PAGE EXTRACT
::::::::::

Studio album by Profyle
- Released: June 29, 1999
- Recorded: Studio 57 The Hit Factory New York City, New York Noontime Studios Atlanta, Georgia
- Genre: R&B
- Length: 59:12
- Label: Motown
- Producer: Jon-John, Joe, Teddy Bishop, Soulshock & Karlin, Anthony Dent, D. Christopher Jennings & Eric Johnson, Tom Hammer, Dutch

Profyle chronology
|  | Whispers in the Dark (1999) | Nothin' But Drama (2000) |

Singles from Whispers in the Dark
- "I Ain't The One" Released: 1999; "Just Can't Get You Off My Mind" Released: 1999;

= Whispers in the Dark (album) =

Whispers in the Dark is the debut album by American R&B group, Profyle. This was their first album with Motown Records released on June 29, 1999.

==Track listing==
1. Just Can't Get You Off My Mind (John Robinson, Todd Burns, Joey Elias) (4:15)
2. I Ain't The One (John Robinson, Rick Cousin, Joey Elias) (3:58)
3. Jiggy Girl (Joe Thomas, Joshua P. Thompson) (3:28)
4. Too Shady (featuring Cha Cha) (Brian Casey, Brandon Casey, Teddy Bishop, Parris Fluellen) (3:13)
5. Whispers In The Dark (Joe Thomas, Joshua P. Thompson) (4:34)
6. I Won't Cry (Wayne Hector, L. Tennant, Carsten Schack, Kenneth Karlin) (4:27)
7. Don't Be Trippin' (Teddy Bishop, Johnta Austin, Elgin Lumpkin) (4:51)
8. Can't Let Go (Anthony Dent, Kevin Hicks, Johnta Austin) (3:46)
9. Somebody Like Me (Teddy Bishop, Johnta Austin) (3:55)

::::::::::

AVAILABLE DATA
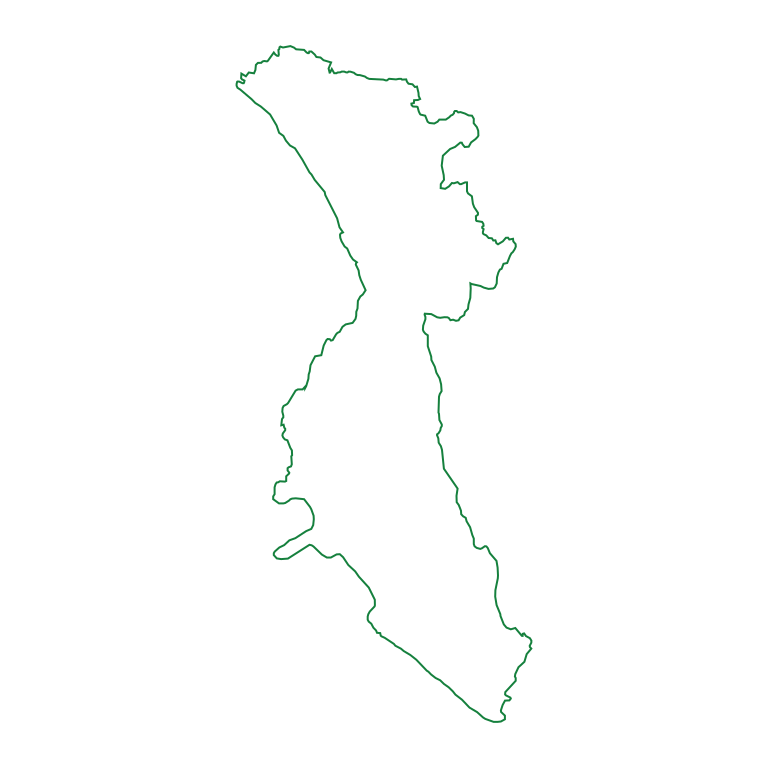 outline of Garabito, Puntarenas, Costa Rica
{"feature_id": "36466004B76673798564195", "entity_name": "Garabito", "entity_type": "district", "adm_level": 2, "iso_a3": "CRI", "parent_name": "Costa Rica", "parent_adm1": "Puntarenas", "projection": "natural_earth1", "projection_center": [-84.613, 9.708], "detail": "fine", "context": "isolated", "style": "outline", "palette": "green", "viewbox_px": 768, "rotation_deg": 0, "n_neighbors": 0, "source": "geoboundaries", "source_scale": "gbopen_adm2", "svg_char_len": 6027}
<svg xmlns="http://www.w3.org/2000/svg" viewBox="0 0 768 768"><path d="M473.8,118.8L472.0,115.7L468.6,115.4L464.9,113.5L460.5,112.1L458.2,112.4L456.6,111.0L454.9,111.0L454.2,111.8L454.0,113.2L452.6,114.8L450.8,115.6L449.3,117.2L445.8,119.6L439.3,119.6L437.6,121.7L434.3,123.5L429.4,123.0L427.6,121.7L425.2,115.7L420.6,114.6L420.0,114.0L418.8,111.5L417.6,107.1L416.9,106.7L413.0,106.5L411.6,105.2L411.4,103.6L413.9,103.0L414.1,100.2L417.9,100.0L420.1,99.0L418.7,96.0L418.5,92.9L417.0,86.6L414.9,87.0L412.5,84.3L408.5,83.7L406.9,81.6L406.2,79.4L402.0,79.6L401.2,78.9L398.7,78.9L396.0,79.4L389.1,78.8L386.9,80.4L385.8,80.4L383.3,79.6L369.3,78.9L367.0,78.0L364.9,76.5L359.9,75.1L357.5,75.0L355.6,74.2L354.0,72.8L350.5,71.7L348.6,71.6L347.6,72.4L346.2,72.4L344.2,71.6L341.7,71.6L340.3,72.3L337.5,72.5L336.5,73.2L334.2,73.2L331.8,69.0L330.1,72.5L329.6,72.6L328.6,68.5L331.1,62.4L323.5,60.2L320.5,57.5L316.4,57.0L314.8,54.6L311.4,51.5L309.3,51.5L308.8,53.1L308.0,53.2L306.6,52.5L304.1,49.9L296.1,49.3L294.0,47.6L290.4,46.1L283.0,47.5L280.3,46.6L279.5,47.3L279.3,49.1L278.4,49.9L278.8,54.7L278.4,55.8L277.1,55.8L275.3,54.5L273.8,52.5L267.9,60.8L267.0,61.4L264.2,61.0L262.5,61.5L261.3,62.8L257.9,62.9L255.9,64.9L255.4,70.0L254.0,73.3L248.8,72.5L245.9,76.3L241.4,73.6L241.1,78.2L242.0,79.4L244.5,80.6L244.1,82.5L243.7,83.2L242.5,83.2L239.2,81.6L237.6,81.5L237.2,81.7L236.6,83.9L236.6,85.7L237.5,87.8L240.3,89.6L251.7,99.3L255.3,103.0L260.8,106.5L270.1,114.5L276.6,125.5L279.1,132.8L283.4,135.9L285.9,140.6L290.0,145.5L295.0,148.3L302.4,159.7L309.5,172.4L311.5,174.5L314.7,179.9L324.7,192.0L325.3,195.1L337.1,218.3L339.5,227.3L343.0,232.4L340.6,233.5L340.0,234.8L340.3,237.9L341.6,241.4L344.6,246.5L347.2,248.5L350.3,255.6L353.0,259.5L356.9,262.3L356.1,263.1L355.8,264.6L358.6,270.4L359.3,275.2L360.8,279.8L365.6,290.2L362.8,294.5L360.3,296.5L357.9,300.9L357.5,308.5L356.3,311.8L356.2,315.8L355.5,318.9L352.6,322.9L345.7,324.4L342.5,326.8L339.7,331.8L337.4,332.9L336.1,334.3L332.7,340.1L331.0,340.6L329.8,339.2L327.6,339.0L326.4,340.1L323.7,345.5L321.3,355.2L315.1,356.3L310.5,365.2L309.7,371.4L308.7,374.4L308.4,378.8L306.2,386.1L305.1,388.2L305.0,386.8L302.6,389.4L297.9,389.4L295.6,390.6L288.1,403.0L286.9,404.2L283.6,406.0L282.6,408.0L282.3,411.7L283.3,415.6L283.3,417.4L282.2,418.7L281.9,419.8L281.3,425.3L283.6,424.7L284.3,427.7L285.2,428.7L285.2,430.2L282.8,433.5L282.4,435.5L283.1,437.3L284.8,439.4L287.4,440.3L290.3,447.8L291.9,450.4L292.1,455.2L291.3,456.3L291.8,464.3L291.0,466.4L288.6,467.3L287.6,468.2L287.6,470.5L289.3,472.7L289.1,473.5L286.2,476.3L286.2,481.0L285.0,481.6L279.8,481.3L278.2,482.3L276.7,482.5L275.5,484.3L274.6,487.3L274.6,494.2L273.2,496.4L273.2,499.2L279.0,503.4L283.4,503.4L285.2,503.0L289.0,500.6L290.3,499.3L292.1,498.6L295.7,498.3L304.1,499.2L310.0,506.9L311.3,509.3L313.6,515.7L313.8,519.3L313.2,525.1L311.3,528.9L306.2,531.1L295.3,538.2L289.4,540.3L284.2,545.1L279.3,547.5L274.7,551.6L273.8,553.2L273.8,555.1L276.8,558.4L281.1,559.1L287.9,558.6L309.5,544.8L311.7,545.3L313.5,546.5L321.9,554.6L326.8,557.5L330.9,557.5L336.6,554.4L339.8,554.2L343.1,557.2L348.3,565.0L355.2,571.4L358.9,576.7L368.8,587.6L374.8,599.7L374.9,605.2L374.6,606.4L369.8,611.5L368.3,614.2L367.7,616.5L367.7,619.7L368.7,621.6L371.3,623.7L373.4,627.7L376.1,630.5L377.0,632.8L380.2,633.1L380.7,635.6L381.4,636.3L384.7,637.8L393.9,643.9L395.3,645.7L401.0,648.7L403.8,651.1L410.2,654.9L416.3,659.7L426.8,670.7L428.4,671.7L431.0,674.4L435.6,678.0L440.2,680.3L444.0,684.0L448.7,687.3L452.9,691.4L455.4,694.6L462.0,699.7L469.5,707.6L477.1,712.1L483.1,717.5L485.3,718.9L493.7,721.9L497.3,721.9L500.9,721.5L504.9,719.3L504.9,715.6L501.1,712.0L500.9,710.4L502.6,705.1L505.0,700.6L509.4,700.4L510.8,698.6L510.4,697.6L505.8,695.3L505.1,694.4L505.3,692.1L515.7,680.8L515.7,678.0L514.9,676.5L515.3,674.0L518.5,667.2L524.4,661.8L526.7,654.1L531.3,648.6L529.9,647.0L529.7,645.8L531.3,642.7L531.4,640.7L529.9,638.2L526.0,636.1L524.1,633.4L522.8,633.8L522.6,635.9L521.8,635.8L515.3,628.0L510.8,629.3L506.5,627.6L503.8,624.4L500.5,616.0L500.3,614.1L496.6,605.1L495.2,596.6L495.4,590.2L497.8,578.4L498.0,575.5L497.6,567.6L496.5,560.9L489.9,553.2L487.8,548.1L486.4,546.4L484.9,546.2L481.9,548.3L480.3,548.9L476.7,547.9L474.6,546.3L473.8,544.1L473.8,538.6L472.3,535.0L470.1,527.2L466.6,521.3L465.7,517.8L463.1,516.3L461.2,514.2L461.0,510.8L460.0,508.1L458.7,504.9L456.7,502.2L456.5,495.8L457.6,488.6L443.9,468.7L442.0,449.9L440.9,446.2L438.7,442.7L438.3,438.3L437.0,435.1L437.1,434.3L438.5,433.3L440.3,430.4L440.7,428.0L441.8,426.0L441.8,424.5L439.4,420.0L439.0,413.8L438.5,412.6L439.0,396.7L439.8,394.0L441.6,391.1L441.1,384.3L439.6,378.4L436.4,372.7L434.8,366.7L431.4,360.0L431.2,356.6L427.8,346.2L427.8,335.3L425.4,333.7L423.6,331.5L422.9,329.7L423.2,325.6L425.4,319.2L425.4,316.9L424.6,314.7L424.8,313.7L431.3,314.1L437.2,317.3L440.2,317.8L444.4,317.2L447.4,317.3L448.8,318.0L450.4,320.2L453.1,319.7L456.0,320.8L458.6,320.3L460.2,317.6L464.2,315.1L464.9,312.0L468.0,308.9L468.5,304.4L470.3,297.9L470.7,288.3L470.4,283.4L471.5,284.0L480.5,286.0L483.8,287.6L488.5,288.9L493.2,288.5L494.9,287.3L496.7,283.5L497.0,277.2L498.4,272.4L499.9,269.6L501.6,268.8L503.5,263.8L507.2,263.0L510.0,255.9L511.4,253.3L512.8,252.1L514.7,249.2L515.8,246.6L515.6,244.1L513.3,241.4L513.0,238.8L509.3,239.5L508.0,237.7L505.9,237.8L502.9,241.3L498.0,244.3L496.4,243.2L495.4,240.3L493.3,240.5L491.9,238.3L488.6,238.0L486.3,235.4L483.5,234.1L482.9,233.2L482.9,231.9L483.6,229.1L482.2,227.9L482.3,226.7L483.6,225.8L483.3,223.7L482.1,221.9L476.6,221.0L476.1,220.4L475.9,216.2L477.9,214.7L478.0,212.9L474.2,207.2L472.9,203.7L471.9,196.3L468.0,193.4L467.0,191.3L467.0,182.4L465.1,182.4L461.2,184.1L459.8,184.1L457.6,182.1L453.9,183.3L451.9,183.0L449.0,186.4L445.2,188.8L440.7,188.1L440.8,184.1L444.0,179.8L443.7,175.1L441.7,165.7L442.9,155.7L450.1,149.0L455.1,146.9L460.3,142.6L461.8,142.7L462.5,144.3L464.7,147.0L468.7,146.7L471.1,142.4L475.5,139.1L477.6,136.9L478.4,135.6L478.2,130.7L476.9,127.2L473.7,123.2L473.8,118.8Z" fill="none" stroke="#15803d" stroke-width="2"/></svg>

::::::::::

CHALLENGES
A: From the album page, output the passage verbatim, beginning at the words "Whispers in the Dark is" and stopping after "Joey Elias) (4:15)".
B: According to the album page, what is the total running length of Whispers in the Dark?
The listing bears no relation to the album page.

COMPLETE ANSWERS
A:
Whispers in the Dark is the debut album by American R&B group, Profyle. This was their first album with Motown Records released on June 29, 1999.

==Track listing==
1. Just Can't Get You Off My Mind (John Robinson, Todd Burns, Joey Elias) (4:15)

B: 59:12